Feldstein argues inflation is actually much lower than people think. The scale and frequency of quality improvements in goods and services has changed from a generation ago and overwhelmed statisticians’ capacity to assess it.
When statistical agencies compare the prices of goods and services over time to measure inflation they try to strip out quality improvements. A computer or mobile phone might cost more but if it’s faster then some of that price increase is not inflation.
This was much easier to do in post-World War II economies with relatively few, simpler, and identifiable goods and services. Today there are magnitudes more — perhaps more mobile phone types alone than the entire grocery range of a 1970s corner store. And many more products are provided without financial payment — internet search engines, mobile phone apps etc — ensuring they aren’t included at all.
Even if quality never changed, new goods and services only find their way into price and GDP statistics when consumers start spending significant sums on them: fridges entered in 1934 and cars in 1940, for instance, long after their widespread use. And even then, their value is only what people are paying for them (stripping out any quality improvements, of course) — which bears no relationship with how much living standards might have improved as a result of them.
If price changes are much lower than official statistics say, then real GDP and real interest rates are much higher.
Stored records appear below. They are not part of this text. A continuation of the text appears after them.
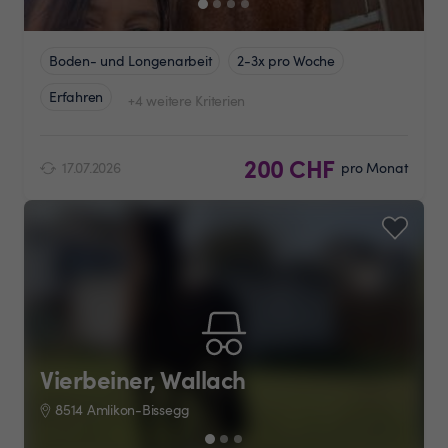
Boden- und Longenarbeit
2-3x pro Woche
Erfahren
+4 weitere Kriterien
200 CHF
17.07.2026
pro Monat
Vierbeiner, Wallach
8514 Amlikon-Bissegg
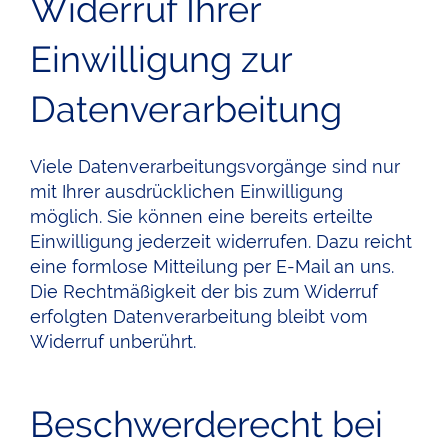
Widerruf Ihrer
Einwilligung zur
Datenverarbeitung
Viele Datenverarbeitungsvorgänge sind nur
mit Ihrer ausdrücklichen Einwilligung
möglich. Sie können eine bereits erteilte
Einwilligung jederzeit widerrufen. Dazu reicht
eine formlose Mitteilung per E-Mail an uns.
Die Rechtmäßigkeit der bis zum Widerruf
erfolgten Datenverarbeitung bleibt vom
Widerruf unberührt.
Beschwerderecht bei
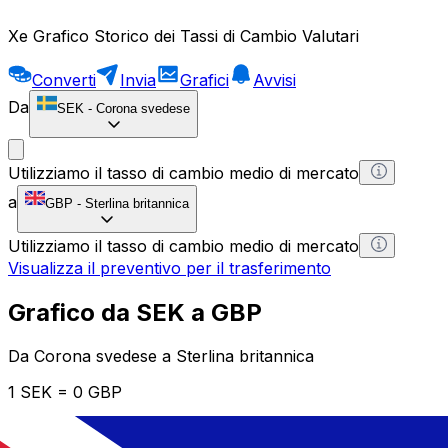
Xe Grafico Storico dei Tassi di Cambio Valutari
Converti
Invia
Grafici
Avvisi
Da
SEK
-
Corona svedese
Utilizziamo il tasso di cambio medio di mercato
a
GBP
-
Sterlina britannica
Utilizziamo il tasso di cambio medio di mercato
Visualizza il preventivo per il trasferimento
Grafico da SEK a GBP
Da Corona svedese a Sterlina britannica
1 SEK = 0 GBP
12H
1D
1W
1M
1Y
2Y
5Y
10Y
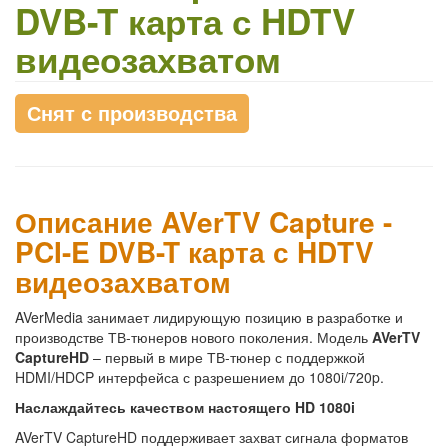
DVB-T карта с HDTV
видеозахватом
Снят с производства
Описание AVerTV Capture -
PCI-E DVB-T карта с HDTV
видеозахватом
AVerMedia занимает лидирующую позицию в разработке и
производстве ТВ-тюнеров нового поколения. Модель
AVerTV
CaptureHD
– первый в мире ТВ-тюнер с поддержкой
HDMI/HDCP интерфейса с разрешением до 1080i/720p.
Наслаждайтесь качеством настоящего HD 1080i
AVerTV CaptureHD поддерживает захват сигнала форматов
“It seems little point in having a precise inflation target when the true rate of inflation is measured with a great deal of uncertainty,” Feldstein says, arguing there is “a substantial and unknown upward bias in the measure of price inflation”.
Healthcare is a further problem. Because of pervasive government involvement, its value is measured at the cost of provision. If governments pay or subsidise doctors and nurses more, for whatever reason, statistics show they are producing more.
The actual output — life expectancies and morbidity rates — don’t figure in the price and output statistics.
This debate won’t be easily settled, though, as Commonwealth Bank economist Gareth Aird suggested in his research this week. Consumer price indices don’t include house prices, which are among the biggest components of households’ budgets.This is because land is considered an investment, not consumption. This factor could overwhelm Feldstein’s arguments.